Date: 15th-20th October 2018 | Teacher and Assistant Chefs: Pasquale Valente and Yukiko Yoshida
Location: Azienda Agricola Biodinamica “Al di la Fiume”, Bologna, Italy
Spaces: 16 Participants Only
£825 Early bird offer: £795 (not including air fare*)
Book now to take advantage of our early bird discount, and save £30!
Root Camp is heading abroad for the second year running, to a brand new venue in Italy. We’ll be hosted at an organic farm and vineyard in Bologna, with lush green hills and ancient orchards. October is a great chance explore the bounty of harvest, and we will use the produce we gather to cook seasonal and regional dishes. Italy has a tremendous culinary heritage and this course will be a great way to learn some of the Italian classics that have become popular all over the world, whilst being immersed in the food and culture of the region.
The farm is in the heart of the Appennino Tosco-Emiliano, a national park in the north of Italy with strong culinary traditions such as: Prosciutto di Parma, Culatello, Mortadella, Parmigiano reggiano, tortellini and l’aceto Balsamico di Modena.
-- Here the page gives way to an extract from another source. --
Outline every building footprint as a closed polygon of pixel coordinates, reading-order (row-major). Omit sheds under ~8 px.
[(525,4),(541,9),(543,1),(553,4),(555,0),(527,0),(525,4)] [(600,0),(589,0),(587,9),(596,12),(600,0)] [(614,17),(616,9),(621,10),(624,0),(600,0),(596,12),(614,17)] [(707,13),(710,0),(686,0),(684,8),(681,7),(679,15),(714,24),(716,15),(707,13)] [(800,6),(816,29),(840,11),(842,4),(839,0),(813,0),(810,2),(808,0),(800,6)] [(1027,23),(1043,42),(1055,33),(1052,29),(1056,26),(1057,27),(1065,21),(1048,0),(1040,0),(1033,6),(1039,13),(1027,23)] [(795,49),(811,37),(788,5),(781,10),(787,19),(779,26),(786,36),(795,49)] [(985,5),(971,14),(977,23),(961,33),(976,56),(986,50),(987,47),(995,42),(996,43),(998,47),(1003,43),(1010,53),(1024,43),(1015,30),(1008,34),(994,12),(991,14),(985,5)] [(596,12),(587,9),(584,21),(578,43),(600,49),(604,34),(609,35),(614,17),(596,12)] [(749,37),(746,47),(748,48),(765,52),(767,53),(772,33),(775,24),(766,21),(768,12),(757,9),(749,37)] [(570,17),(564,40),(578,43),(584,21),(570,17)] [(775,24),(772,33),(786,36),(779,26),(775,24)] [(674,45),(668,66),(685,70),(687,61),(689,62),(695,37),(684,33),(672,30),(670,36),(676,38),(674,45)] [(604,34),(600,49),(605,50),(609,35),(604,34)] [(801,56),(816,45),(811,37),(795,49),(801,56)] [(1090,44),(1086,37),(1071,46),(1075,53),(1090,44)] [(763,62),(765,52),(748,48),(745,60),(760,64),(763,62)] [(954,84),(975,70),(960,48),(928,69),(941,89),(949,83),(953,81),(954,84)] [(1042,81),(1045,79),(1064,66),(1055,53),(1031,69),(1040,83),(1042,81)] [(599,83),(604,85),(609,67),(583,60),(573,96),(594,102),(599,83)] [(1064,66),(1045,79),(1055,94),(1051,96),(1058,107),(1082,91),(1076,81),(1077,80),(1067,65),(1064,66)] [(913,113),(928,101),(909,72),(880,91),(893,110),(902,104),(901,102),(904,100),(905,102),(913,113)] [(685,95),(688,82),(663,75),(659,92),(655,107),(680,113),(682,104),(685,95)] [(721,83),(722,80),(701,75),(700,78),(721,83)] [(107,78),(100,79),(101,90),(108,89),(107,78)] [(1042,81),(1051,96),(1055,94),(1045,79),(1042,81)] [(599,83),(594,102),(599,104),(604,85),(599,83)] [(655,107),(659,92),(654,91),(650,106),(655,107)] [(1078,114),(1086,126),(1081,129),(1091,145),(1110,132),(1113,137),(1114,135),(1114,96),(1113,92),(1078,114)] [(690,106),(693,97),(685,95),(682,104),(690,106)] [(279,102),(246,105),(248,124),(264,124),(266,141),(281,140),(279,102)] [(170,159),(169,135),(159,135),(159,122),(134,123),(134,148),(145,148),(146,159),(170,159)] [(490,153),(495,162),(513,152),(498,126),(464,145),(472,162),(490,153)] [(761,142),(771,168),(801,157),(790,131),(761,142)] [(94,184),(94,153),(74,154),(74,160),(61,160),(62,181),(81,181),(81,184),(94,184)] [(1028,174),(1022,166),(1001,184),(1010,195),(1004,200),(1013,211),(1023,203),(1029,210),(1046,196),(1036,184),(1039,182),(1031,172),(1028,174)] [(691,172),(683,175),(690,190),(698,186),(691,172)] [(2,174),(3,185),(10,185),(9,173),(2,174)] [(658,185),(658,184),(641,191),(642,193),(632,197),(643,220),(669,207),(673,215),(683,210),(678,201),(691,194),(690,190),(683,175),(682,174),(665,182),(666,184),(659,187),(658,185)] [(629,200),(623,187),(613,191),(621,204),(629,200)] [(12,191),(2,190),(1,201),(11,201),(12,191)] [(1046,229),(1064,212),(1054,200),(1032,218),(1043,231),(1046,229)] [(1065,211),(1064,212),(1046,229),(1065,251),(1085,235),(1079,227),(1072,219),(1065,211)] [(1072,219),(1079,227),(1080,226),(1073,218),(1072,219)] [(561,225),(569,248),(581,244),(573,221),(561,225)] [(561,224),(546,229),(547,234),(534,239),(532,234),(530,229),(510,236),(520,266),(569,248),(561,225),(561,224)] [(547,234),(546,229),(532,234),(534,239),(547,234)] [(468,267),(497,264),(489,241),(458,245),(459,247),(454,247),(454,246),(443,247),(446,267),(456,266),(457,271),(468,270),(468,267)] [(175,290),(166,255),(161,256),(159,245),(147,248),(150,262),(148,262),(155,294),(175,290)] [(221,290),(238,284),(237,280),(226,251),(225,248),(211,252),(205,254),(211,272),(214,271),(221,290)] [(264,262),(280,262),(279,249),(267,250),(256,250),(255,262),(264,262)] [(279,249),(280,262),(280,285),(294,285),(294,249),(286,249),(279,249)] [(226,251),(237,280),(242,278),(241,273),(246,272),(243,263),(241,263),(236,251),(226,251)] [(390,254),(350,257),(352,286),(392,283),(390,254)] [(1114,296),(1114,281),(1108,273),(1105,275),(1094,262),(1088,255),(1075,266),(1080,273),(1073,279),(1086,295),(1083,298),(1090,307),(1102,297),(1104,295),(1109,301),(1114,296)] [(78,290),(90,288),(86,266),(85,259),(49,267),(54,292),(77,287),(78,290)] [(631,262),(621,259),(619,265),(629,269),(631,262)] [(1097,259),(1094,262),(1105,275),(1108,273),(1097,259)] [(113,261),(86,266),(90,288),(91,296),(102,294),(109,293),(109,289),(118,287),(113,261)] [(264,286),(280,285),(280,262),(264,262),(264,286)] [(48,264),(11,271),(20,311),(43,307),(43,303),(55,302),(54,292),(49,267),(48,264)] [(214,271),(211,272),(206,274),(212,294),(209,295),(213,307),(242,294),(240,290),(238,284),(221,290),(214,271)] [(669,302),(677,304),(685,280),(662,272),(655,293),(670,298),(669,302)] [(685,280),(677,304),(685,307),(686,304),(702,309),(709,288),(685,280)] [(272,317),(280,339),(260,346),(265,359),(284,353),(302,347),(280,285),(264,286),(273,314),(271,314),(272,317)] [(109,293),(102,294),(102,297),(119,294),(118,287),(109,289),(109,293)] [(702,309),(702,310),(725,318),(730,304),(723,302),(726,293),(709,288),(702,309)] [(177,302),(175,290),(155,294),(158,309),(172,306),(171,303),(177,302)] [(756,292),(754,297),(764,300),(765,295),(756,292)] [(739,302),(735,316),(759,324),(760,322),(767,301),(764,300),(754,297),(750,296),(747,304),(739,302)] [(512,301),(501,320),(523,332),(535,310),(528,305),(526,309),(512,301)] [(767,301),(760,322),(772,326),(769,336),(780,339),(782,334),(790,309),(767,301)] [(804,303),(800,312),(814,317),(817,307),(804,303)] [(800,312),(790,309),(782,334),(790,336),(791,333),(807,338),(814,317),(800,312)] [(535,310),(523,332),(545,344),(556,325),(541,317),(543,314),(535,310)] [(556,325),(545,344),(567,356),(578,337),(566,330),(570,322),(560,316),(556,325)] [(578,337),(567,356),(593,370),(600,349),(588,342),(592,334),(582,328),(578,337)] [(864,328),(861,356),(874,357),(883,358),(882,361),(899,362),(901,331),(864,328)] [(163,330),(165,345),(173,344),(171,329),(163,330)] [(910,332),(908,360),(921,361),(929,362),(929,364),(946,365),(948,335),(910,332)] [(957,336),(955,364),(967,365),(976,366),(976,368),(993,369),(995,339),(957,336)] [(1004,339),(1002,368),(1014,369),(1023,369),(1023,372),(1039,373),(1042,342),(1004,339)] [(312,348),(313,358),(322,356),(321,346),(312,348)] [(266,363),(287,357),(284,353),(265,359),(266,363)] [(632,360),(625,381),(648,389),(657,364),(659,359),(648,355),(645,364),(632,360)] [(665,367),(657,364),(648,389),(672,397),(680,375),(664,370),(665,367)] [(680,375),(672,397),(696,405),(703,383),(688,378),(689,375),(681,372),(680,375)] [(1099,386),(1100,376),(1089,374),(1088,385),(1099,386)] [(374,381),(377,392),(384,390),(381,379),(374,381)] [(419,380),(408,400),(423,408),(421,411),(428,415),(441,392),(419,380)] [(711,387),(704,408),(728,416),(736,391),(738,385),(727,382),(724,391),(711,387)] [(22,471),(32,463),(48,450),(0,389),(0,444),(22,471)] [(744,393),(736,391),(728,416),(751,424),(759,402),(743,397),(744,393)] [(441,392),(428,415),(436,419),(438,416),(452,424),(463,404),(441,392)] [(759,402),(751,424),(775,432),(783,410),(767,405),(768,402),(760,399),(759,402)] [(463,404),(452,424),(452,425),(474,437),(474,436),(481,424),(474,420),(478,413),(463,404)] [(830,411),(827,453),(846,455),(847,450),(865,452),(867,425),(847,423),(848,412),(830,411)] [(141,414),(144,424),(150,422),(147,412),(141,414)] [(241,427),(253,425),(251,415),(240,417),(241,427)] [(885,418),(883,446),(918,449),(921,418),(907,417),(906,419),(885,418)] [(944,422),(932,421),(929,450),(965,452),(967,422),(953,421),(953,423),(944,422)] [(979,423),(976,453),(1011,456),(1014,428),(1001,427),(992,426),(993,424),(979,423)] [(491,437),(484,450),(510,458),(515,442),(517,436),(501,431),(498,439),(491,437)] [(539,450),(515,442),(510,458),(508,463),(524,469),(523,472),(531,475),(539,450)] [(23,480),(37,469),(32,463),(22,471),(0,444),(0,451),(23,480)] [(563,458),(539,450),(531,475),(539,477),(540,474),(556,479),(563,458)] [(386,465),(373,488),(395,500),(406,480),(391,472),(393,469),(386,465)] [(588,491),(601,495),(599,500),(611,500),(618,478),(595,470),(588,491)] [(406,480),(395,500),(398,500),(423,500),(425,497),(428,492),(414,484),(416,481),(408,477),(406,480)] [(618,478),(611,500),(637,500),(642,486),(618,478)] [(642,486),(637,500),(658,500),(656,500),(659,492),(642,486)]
We will spend half our time cooking with local chef, Pasquale Valente, who has experience in a variety of Italian regions. All teaching will be in English, though this is a perfect chance for language students from both the UK and Italy. Recipes will be seasonal, economical and easy to replicate – and will include some more ambitious recipes to challenge and inspire!
We will be focusing on traditional cuisine from the whole of Italy – all of which is perfect for the early autumn. Think risottos, tortellini and pizza, perhaps using some of the truffles, mushrooms and cured meats that the region is famous ! All Root Camp participants will go home with a set of kitchen skills to underpin their enthusiasm for cooking, as well as a folder of all the recipes they have made.
The other half will be spent outside, working with local growers and producers. Activities will include some of the following: Working in the vineyards, tending to the vines; harvesting produce in the fields; making local preserves; making sausages and cured meats on the farm. We will include a range of evening trips and activities, such as a visit to a local parmesan maker, a tour of a balsamic vinegar producer, and our regular foodie film night. We’ll spend the last evening with a campfire and some games to round up the week!
We will be travelling to Bologna as a group, with the Project Manager, Sanjay, accompanying all participants. He will travel from London to Stansted Airport via the Stansted Express, escorting any participants who are also making the same journey. He will greet the whole group at check-in, and fly with them to Bologna. Once we arrive in Bologna, it is a short train ride to the farm, where we will stay for the week. Sanjay will accompany the group back to the UK, and again travel back to London with anyone making the same journey.
*Flight times and further details for transport will be announced in May, so that you can book the best price tickets (currently, £60 return flights are available with Ryanair). You will need to book your own flights, and arrange transit to an from the airport – we’ll take care of everything else! Please do not book any flights until your place on this course is confirmed!